SELECT employees.first_name, employees.last_name FROM employees JOIN dept_manager ON employees.emp_no = dept_manager.emp_no;
"""
connection = create_db_connection("localhost", "root", 'mlwithrish30', 'company')
results = read_query(connection, q2)

print(results)

MySQL Database connection successful
[('Shyam', 'Naik'), ('Baburao', 'Apte'), ('Suresh', 'Kadam'), ('Radha', 'Marathe')]


In [26]:
q3 = """
SELECT dept_emp.emp_no, employees.first_name, employees.last_name, dept_manager.dept_no, titles.title, salaries.from_date, salaries.to_date, salaries.salary FROM dept_emp  JOIN dept_manager ON dept_emp.emp_no = dept_manager.emp_no JOIN titles on dept_manager.emp_no = titles.emp_no JOIN employees ON employees.emp_no = dept_manager.emp_no JOIN salaries ON salaries.emp_no = dept_manager.emp_no"""

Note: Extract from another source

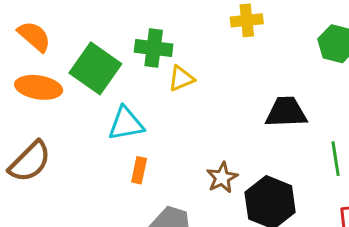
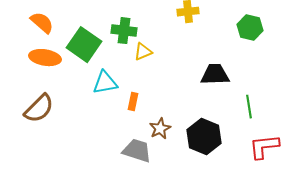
orange rectangle: (139, 170) -> (133, 102), moved
brown star: (222, 178) -> (160, 129), moved

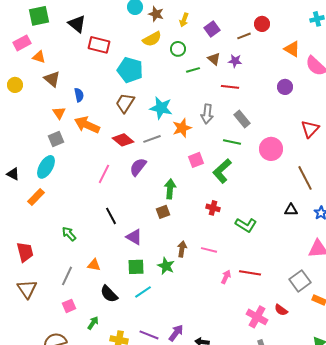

connection = create_db_connection("localhost", "root", 'mlwithrish30', 'company')
results = read_query(connection, q3)

print(results)

MySQL Database connection successful
[(2, 'Shyam', 'Naik', 'SFT01', 'Soft.Developer Mngr.', '2007-11-08', '2022-11-19', 2345678), (3, 'Baburao', 'Apte', 'MKT01', 'Marketing Mngr', '2014-06-11', '2022-11-19', 3456789), (6, 'Suresh', 'Kadam', 'SFT02', 'Soft.Tester Mngr', '1999-02-21', '2022-11-19', 6789012), (8, 'Radha', 'Marathe', 'HR01', 'HR Manager', '2020-03-29', '2022-11-19', 8901234)]


In [27]:
# Returns a list of lists and then creates a pandas DataFrame
import pandas as pd

columns = ["Employee_no", "First_name", "Last_name", "Department no.", "Job_role", "From_date", "To_date", "Salary"]
df = pd.DataFrame(results, columns=columns)

df.head()

Unnamed: 0,Employee_no,First_name,Last_name,Department no.,Job_role,From_date,To_date,Salary
0,2,Shyam,Naik,SFT01,Soft.Developer Mngr.,2007-11-08,2022-11-19,2345678
1,3,Baburao,Apte,MKT01,Marketing Mngr,2014-06-11,2022-11-19,3456789
2,6,Suresh,Kadam,SFT02,Soft.Tester Mngr,1999-02-21,2022-11-19,6789012
3,8,Radha,Marathe,HR01,HR Manager,2020-03-29,2022-11-19,8901234


With just a few lines of code, we can easily extract all the data we can handle from the relational databases where it lives, and pull it into our state-of-the-art data analytics pipelines. This is really helpful stuff.